Are you ready to try some of the ugliest critters you’ve ever hunted? Put away your boring chicken wings, pizza, and burgers folks. How about some deer tongue, armadillo, or fried python?

This is the premise of the television show, Dead Meat on the Sportsman Channel. Hosted by Scott Leysath, the show is about hunting all kinds of wild creatures and eating them in ways that are not only delicious, but use all parts of the animal from head to toe. It’s a great show about travel, hunting, and outside of the box eating that you are going to find very engaging.

The Third Season Just Started

The third season of “Dead Meat” premiered in October. In one of the most recent episodes, Scott and his crew head to Fort Lauderdale, Florida to fish for the venomous lionfish and enormous stingrays. He’s eats both of these animals later on in the show.

Another recent episode explores swamp bunnies and raccoons in Alabama. It does get more exotic than that though because in the past he’s tried things like carp, crow, and muskrat. The show also goes into creative ways to cook all kinds of game meats with experts in the field featured on the show.

Monkey-faced eels, anyone? That’s another oddity he tried in Season 2 after fishing for them off the coast of northern California near San Francisco. There isn’t anything that Scott is afraid to try on the show.

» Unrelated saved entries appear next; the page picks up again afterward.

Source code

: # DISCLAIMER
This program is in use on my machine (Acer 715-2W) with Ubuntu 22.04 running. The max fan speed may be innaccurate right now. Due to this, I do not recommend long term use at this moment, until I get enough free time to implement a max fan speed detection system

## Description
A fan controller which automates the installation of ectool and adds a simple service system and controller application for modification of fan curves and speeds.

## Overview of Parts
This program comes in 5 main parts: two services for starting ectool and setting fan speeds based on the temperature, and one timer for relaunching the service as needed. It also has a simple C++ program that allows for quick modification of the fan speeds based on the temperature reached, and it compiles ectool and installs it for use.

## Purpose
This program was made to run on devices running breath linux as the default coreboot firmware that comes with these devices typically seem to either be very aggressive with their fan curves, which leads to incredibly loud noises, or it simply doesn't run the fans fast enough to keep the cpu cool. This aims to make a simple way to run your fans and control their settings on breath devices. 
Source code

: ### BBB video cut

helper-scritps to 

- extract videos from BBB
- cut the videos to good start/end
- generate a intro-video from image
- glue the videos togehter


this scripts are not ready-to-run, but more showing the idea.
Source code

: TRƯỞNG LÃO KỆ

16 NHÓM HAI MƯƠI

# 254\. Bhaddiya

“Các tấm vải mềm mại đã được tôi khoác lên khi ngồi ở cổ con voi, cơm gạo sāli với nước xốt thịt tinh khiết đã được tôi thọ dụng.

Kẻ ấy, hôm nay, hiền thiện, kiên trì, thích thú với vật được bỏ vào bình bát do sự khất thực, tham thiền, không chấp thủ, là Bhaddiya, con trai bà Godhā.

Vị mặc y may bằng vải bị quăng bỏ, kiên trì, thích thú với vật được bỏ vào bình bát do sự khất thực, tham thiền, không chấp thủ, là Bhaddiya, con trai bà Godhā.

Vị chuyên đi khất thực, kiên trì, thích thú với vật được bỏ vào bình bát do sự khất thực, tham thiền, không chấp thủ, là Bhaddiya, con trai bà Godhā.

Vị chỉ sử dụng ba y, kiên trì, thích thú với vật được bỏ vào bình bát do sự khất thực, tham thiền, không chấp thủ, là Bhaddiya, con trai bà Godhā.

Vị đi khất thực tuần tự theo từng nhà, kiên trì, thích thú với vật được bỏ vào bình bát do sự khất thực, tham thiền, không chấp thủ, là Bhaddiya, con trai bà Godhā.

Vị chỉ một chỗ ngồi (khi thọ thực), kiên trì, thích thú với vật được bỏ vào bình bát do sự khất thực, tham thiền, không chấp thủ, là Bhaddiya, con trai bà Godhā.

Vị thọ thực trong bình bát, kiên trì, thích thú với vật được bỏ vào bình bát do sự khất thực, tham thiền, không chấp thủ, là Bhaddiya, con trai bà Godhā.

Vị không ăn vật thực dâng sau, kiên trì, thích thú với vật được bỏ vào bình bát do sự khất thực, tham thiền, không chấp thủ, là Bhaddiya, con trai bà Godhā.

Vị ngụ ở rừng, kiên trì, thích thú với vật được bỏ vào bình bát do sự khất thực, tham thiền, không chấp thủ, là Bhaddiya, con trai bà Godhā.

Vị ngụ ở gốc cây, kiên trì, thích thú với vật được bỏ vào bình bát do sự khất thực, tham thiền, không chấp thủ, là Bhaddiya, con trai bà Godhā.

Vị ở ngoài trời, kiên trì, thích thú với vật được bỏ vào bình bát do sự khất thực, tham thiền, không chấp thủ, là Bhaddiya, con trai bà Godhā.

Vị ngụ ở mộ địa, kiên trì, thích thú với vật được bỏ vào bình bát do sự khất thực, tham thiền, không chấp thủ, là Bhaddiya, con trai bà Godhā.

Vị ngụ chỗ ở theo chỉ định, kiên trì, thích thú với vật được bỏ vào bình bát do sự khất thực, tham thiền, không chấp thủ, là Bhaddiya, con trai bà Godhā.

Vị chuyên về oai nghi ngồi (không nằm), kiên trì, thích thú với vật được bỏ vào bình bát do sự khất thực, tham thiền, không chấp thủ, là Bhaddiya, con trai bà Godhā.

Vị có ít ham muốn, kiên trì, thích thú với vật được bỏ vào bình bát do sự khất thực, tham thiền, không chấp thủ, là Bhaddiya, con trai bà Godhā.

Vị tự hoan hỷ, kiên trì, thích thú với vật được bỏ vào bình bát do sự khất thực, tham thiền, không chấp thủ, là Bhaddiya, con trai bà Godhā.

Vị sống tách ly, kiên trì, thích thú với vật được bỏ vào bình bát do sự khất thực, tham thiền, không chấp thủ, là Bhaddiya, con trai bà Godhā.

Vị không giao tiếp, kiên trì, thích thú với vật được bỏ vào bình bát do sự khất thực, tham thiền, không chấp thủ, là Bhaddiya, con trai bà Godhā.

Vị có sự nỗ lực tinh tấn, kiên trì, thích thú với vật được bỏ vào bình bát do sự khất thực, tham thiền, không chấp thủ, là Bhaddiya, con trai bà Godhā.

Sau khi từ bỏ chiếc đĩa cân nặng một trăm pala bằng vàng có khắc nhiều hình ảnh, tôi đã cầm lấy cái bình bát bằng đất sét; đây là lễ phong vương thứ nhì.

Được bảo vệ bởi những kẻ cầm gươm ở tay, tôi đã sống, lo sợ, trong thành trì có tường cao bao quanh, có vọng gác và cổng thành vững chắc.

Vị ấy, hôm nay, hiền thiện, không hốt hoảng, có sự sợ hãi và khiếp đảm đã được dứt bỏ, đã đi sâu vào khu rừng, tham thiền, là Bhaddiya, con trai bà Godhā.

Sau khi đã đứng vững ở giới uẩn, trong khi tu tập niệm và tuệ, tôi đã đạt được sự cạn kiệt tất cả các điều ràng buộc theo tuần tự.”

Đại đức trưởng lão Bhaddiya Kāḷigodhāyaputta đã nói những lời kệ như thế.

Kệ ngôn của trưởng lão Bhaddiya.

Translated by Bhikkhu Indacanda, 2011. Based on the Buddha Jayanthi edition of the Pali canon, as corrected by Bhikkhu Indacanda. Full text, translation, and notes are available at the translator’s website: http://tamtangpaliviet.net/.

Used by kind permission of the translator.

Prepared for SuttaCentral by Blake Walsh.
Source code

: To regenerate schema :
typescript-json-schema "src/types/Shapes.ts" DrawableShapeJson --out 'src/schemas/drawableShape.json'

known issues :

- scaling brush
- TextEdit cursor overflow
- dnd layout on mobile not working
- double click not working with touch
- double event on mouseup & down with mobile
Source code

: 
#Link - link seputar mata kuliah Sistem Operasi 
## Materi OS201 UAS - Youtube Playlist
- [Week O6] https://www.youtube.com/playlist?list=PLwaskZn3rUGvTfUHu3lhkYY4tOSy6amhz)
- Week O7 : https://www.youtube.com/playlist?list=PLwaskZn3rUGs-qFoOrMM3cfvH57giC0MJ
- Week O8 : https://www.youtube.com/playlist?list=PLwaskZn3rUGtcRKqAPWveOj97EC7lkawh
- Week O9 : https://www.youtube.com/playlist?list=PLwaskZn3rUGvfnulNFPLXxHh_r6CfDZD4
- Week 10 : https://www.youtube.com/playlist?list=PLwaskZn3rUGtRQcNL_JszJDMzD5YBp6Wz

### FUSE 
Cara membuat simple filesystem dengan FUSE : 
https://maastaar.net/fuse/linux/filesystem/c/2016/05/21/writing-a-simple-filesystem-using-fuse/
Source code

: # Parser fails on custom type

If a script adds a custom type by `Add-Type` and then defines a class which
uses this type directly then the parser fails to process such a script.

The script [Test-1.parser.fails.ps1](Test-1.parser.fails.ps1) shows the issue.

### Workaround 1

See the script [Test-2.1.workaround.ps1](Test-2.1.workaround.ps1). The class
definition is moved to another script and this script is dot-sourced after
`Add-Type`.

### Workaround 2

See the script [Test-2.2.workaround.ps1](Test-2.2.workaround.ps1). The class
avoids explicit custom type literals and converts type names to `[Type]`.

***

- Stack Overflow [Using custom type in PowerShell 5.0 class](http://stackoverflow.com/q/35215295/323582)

One of the most interesting episodes centered around Scott and his crew hunting the invasive species of Burmese python in the Florida Everglades. So what does python taste like? Chicken, probably.

The Sporting Chef

Scott’s nickname is the “sporting chef,” which is what his website is also called. There are all kinds of recipes on his website that go into cooking tasty and not so tasty creatures. Bacon fried squirrel, elk sliders, wild pig enchiladas, and dove with brandy, mushrooms, and orange are just a few of his delicious recipes.

His background as an experienced wild game hunter, angler, and chef with two different cookbooks on the subject to his credit make him an authority on the topic. Other than Dead Meat he also hosts The Sporting Chef Cooking Show which you can also catch on the Sportsman Channel. Scott also makes appearances to demonstrate his wild game cooking skills at outdoors and camping shows around the United States. It would be fun to see what he could cook up in person.

If you are interested in catching past episodes of the Dead Meat series, you can stream them on Amazon Prime Video, or watch current episodes of Season 3 on the Sportsman Channel.